Detect and investigate threats to reduce the risk of reinfection during MVC recovery.

FAQs for Minimum Viable Company 

A Minimum Viable Company (MVC) is a cyber resilience strategy that identifies the smallest dataset and critical systems an organization needs to restart operations after a ransomware attack, cyberattack, or disaster. The MVC concept includes the minimal dataset needed to restart operations post-disruption, including core applications like CRM and ERP, essential employee data, supply chain information, and basic infrastructure configurations.

By defining the MVC, enterprises can reduce downtime, accelerate ransomware recovery, ensure business continuity, and safeguard mission-critical workloads — turning cyber recovery planning into a rapid, policy-driven restoration workflow.

The Cohesity Data Cloud platform underpins a Minimum Viable Company (MVC) strategy by mapping directly to Cohesity's Five-Step Cyber Resilience Framework©: protect all data, ensure data is always recoverable, detect and investigate threats, practice application resilience, and optimize data risk posture. 

  • Protect all data: Cohesity Data Cloud safeguards 1,000+ mission-critical workloads — CRM, ERP, databases, VMs, cloud, SaaS — all with immutable backups stored in a modern data platform. 
  • Ensure recoverability: FortKnox cyber vaulting isolates MVC data in an air-gapped, immutable vault for clean recovery in a worst-case scenario. 
  • Detect and investigate threats: AI-powered anomaly detection, threat intelligence, YARA rules, and threat hunting identify malware before restoring your MVC. 
  • Practice application resilience: Cohesity’s cyber recovery orchestration helps automate clean room drills and cyber recovery runbooks. 
  • Optimize risk posture: Cohesity DSPM classifies sensitive data, ensuring compliance and continuous risk reduction. 

Combined with Cohesity CERT incident response, MVC data stays recoverable, compliant, and resilient — accelerating business continuity, disaster recovery, and cyber resilience outcomes. 

A traditional disaster recovery (DR) plan restores full IT environments from the most recent backup after natural disasters, hardware failures, or human error.
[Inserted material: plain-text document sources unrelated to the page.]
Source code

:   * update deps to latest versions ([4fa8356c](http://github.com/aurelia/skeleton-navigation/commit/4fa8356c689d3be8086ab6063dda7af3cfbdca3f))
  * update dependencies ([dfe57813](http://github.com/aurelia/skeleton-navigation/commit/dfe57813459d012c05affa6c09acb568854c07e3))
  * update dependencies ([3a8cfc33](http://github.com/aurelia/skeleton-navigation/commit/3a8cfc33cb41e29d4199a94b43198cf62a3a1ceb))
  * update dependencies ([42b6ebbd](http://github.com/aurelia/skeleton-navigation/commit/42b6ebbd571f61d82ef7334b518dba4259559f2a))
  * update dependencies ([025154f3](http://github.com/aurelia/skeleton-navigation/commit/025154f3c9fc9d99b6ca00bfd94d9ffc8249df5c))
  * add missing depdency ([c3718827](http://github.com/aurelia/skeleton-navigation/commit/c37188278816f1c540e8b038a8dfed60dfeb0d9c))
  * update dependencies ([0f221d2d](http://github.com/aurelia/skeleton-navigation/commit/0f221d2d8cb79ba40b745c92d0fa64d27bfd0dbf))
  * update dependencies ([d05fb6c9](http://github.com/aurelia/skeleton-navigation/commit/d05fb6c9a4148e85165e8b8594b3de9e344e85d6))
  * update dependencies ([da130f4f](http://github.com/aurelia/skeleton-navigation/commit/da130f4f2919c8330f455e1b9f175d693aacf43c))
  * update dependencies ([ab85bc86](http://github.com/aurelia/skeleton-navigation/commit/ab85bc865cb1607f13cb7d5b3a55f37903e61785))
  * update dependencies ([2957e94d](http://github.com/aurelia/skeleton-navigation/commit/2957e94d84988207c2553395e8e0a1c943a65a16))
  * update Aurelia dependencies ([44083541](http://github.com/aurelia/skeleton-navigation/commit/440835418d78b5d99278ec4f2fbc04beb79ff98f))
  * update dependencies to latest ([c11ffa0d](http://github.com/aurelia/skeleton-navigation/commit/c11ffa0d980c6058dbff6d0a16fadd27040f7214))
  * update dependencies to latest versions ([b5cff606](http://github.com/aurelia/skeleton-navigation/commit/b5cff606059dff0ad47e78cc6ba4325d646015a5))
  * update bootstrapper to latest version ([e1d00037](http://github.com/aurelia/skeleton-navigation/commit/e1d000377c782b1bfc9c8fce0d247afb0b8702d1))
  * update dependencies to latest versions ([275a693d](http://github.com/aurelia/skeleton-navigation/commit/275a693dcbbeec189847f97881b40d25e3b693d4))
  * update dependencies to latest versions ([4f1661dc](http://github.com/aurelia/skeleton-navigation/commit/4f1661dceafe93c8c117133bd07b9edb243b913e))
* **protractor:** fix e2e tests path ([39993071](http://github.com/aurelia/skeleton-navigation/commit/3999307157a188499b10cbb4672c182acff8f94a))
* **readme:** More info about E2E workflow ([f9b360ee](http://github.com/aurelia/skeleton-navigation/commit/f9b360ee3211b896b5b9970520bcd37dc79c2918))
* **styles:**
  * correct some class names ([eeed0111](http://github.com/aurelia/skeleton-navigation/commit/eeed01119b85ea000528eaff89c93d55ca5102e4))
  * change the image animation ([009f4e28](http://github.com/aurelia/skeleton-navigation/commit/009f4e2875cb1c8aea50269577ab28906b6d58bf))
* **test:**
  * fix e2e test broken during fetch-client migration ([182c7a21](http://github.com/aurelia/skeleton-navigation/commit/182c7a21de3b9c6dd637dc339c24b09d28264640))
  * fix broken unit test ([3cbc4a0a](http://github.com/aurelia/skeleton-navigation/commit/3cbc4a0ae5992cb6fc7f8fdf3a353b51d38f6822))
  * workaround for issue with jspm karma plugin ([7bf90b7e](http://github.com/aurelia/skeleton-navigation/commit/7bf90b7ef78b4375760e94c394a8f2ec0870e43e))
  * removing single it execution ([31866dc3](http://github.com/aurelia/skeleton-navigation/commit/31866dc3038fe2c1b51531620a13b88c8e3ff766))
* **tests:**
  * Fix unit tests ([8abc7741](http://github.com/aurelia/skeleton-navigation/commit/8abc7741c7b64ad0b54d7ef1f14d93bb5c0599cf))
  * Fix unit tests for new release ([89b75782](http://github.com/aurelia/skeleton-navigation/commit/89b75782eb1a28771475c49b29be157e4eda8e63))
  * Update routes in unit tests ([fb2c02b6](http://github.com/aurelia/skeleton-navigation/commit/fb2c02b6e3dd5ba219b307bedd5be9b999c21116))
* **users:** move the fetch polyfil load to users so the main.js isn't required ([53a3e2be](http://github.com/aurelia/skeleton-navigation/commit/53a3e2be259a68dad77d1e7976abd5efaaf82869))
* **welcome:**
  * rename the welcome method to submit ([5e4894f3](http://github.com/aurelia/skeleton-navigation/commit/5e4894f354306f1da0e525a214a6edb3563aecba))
A Minimum Viable Company (MVC) plan is built for ransomware and destructive cyberattacks, where recovering the latest configurations and data can re-introduce vulnerabilities, cause reinfection, and prolong downtime. Instead, an MVC prioritizes the minimal dataset — core applications, credentials, and configs — needed to "reboot the company" from a clean, immutable copy. Unlike DR's IT-only failover, MVC requires active collaboration between IT, Security, and business leaders. Additional capabilities such as - cyber vaulting, forensics, clean-room validation, and orchestrated cyber recovery – are required for MVC, but not DR. 

Defining a Minimum Viable Business (MVB) or Minimum Viable Company (MVC) state is critical to cyber resilience because it forces organizations to prioritize the systems, applications, and data that must come back online first after a ransomware attack or destructive cyber incident. Rather than attempting to recover everything at once, the goal is to restore only what is most critical to maintain core operations  -  protecting revenue, customer trust, and regulatory compliance with frameworks like NIST CSF, DORA, and ISO 22301. An MVB/MVC state enables faster recovery time objectives (RTOs), reduces downtime costs, and transforms business continuity planning into a proactive, resilience-first strategy.